Electronics engineering source data
##########
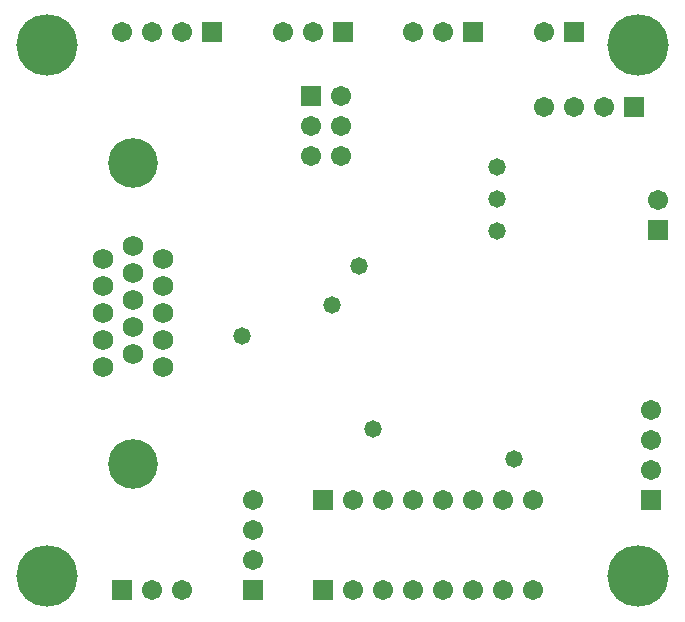
<source format=gbs>
%FSDAX24Y24*%
%MOIN*%
%SFA1B1*%

%IPPOS*%
%ADD47C,0.165500*%
%ADD48C,0.068000*%
%ADD49C,0.067100*%
%ADD50R,0.067100X0.067100*%
%ADD51R,0.067100X0.067100*%
%ADD52C,0.058000*%
%ADD53C,0.204900*%
%LNmetr4810_pcb_c_layout-1*%
%LPD*%
G54D47*
X002850Y013790D03*
Y003747D03*
G54D48*
X003850Y010568D03*
Y008768D03*
Y009668D03*
Y007868D03*
Y006968D03*
X002850Y007418D03*
Y008318D03*
Y010118D03*
Y009218D03*
Y011018D03*
X001850Y006968D03*
Y007868D03*
Y009668D03*
Y008768D03*
Y010568D03*
G54D49*
X016573Y015650D03*
X017573D03*
X018573D03*
X020380Y012550D03*
X020130Y003555D03*
Y004555D03*
Y005555D03*
X004500Y-000445D03*
X003500D03*
X016215D03*
X015215D03*
X014215D03*
X013215D03*
X012215D03*
X011215D03*
X010215D03*
X016215Y002555D03*
X015215D03*
X014215D03*
X013215D03*
X012215D03*
X011215D03*
X010215D03*
X016573Y018161D03*
X006858Y000555D03*
Y001555D03*
Y002555D03*
X007858Y018161D03*
X008858D03*
X012215D03*
X013215D03*
X004500D03*
X003500D03*
X002500D03*
X009800Y014000D03*
X008800D03*
X009800Y015000D03*
X008800D03*
X009800Y016000D03*
G54D50*
X019573Y015650D03*
X002500Y-000445D03*
X009215D03*
Y002555D03*
X017573Y018161D03*
X009858D03*
X014215D03*
X005500D03*
G54D51*
X020380Y011550D03*
X020130Y002555D03*
X006858Y-000445D03*
X008800Y016000D03*
G54D52*
X015000Y011500D03*
Y013650D03*
Y012575D03*
X006500Y008000D03*
X009500Y009050D03*
X015552Y003900D03*
X010850Y004900D03*
X010400Y010350D03*
G54D53*
X000000Y000000D03*
Y017717D03*
X019685Y000000D03*
Y017717D03*
M02*
</source>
##########
§ What to work on: All of the records need to be restated word for word, but not the pictures.

§ Solution for this exercise:
<source format=gbs>
%FSDAX24Y24*%
%MOIN*%
%SFA1B1*%

%IPPOS*%
%ADD47C,0.165500*%
%ADD48C,0.068000*%
%ADD49C,0.067100*%
%ADD50R,0.067100X0.067100*%
%ADD51R,0.067100X0.067100*%
%ADD52C,0.058000*%
%ADD53C,0.204900*%
%LNmetr4810_pcb_c_layout-1*%
%LPD*%
G54D47*
X002850Y013790D03*
Y003747D03*
G54D48*
X003850Y010568D03*
Y008768D03*
Y009668D03*
Y007868D03*
Y006968D03*
X002850Y007418D03*
Y008318D03*
Y010118D03*
Y009218D03*
Y011018D03*
X001850Y006968D03*
Y007868D03*
Y009668D03*
Y008768D03*
Y010568D03*
G54D49*
X016573Y015650D03*
X017573D03*
X018573D03*
X020380Y012550D03*
X020130Y003555D03*
Y004555D03*
Y005555D03*
X004500Y-000445D03*
X003500D03*
X016215D03*
X015215D03*
X014215D03*
X013215D03*
X012215D03*
X011215D03*
X010215D03*
X016215Y002555D03*
X015215D03*
X014215D03*
X013215D03*
X012215D03*
X011215D03*
X010215D03*
X016573Y018161D03*
X006858Y000555D03*
Y001555D03*
Y002555D03*
X007858Y018161D03*
X008858D03*
X012215D03*
X013215D03*
X004500D03*
X003500D03*
X002500D03*
X009800Y014000D03*
X008800D03*
X009800Y015000D03*
X008800D03*
X009800Y016000D03*
G54D50*
X019573Y015650D03*
X002500Y-000445D03*
X009215D03*
Y002555D03*
X017573Y018161D03*
X009858D03*
X014215D03*
X005500D03*
G54D51*
X020380Y011550D03*
X020130Y002555D03*
X006858Y-000445D03*
X008800Y016000D03*
G54D52*
X015000Y011500D03*
Y013650D03*
Y012575D03*
X006500Y008000D03*
X009500Y009050D03*
X015552Y003900D03*
X010850Y004900D03*
X010400Y010350D03*
G54D53*
X000000Y000000D03*
Y017717D03*
X019685Y000000D03*
Y017717D03*
M02*
</source>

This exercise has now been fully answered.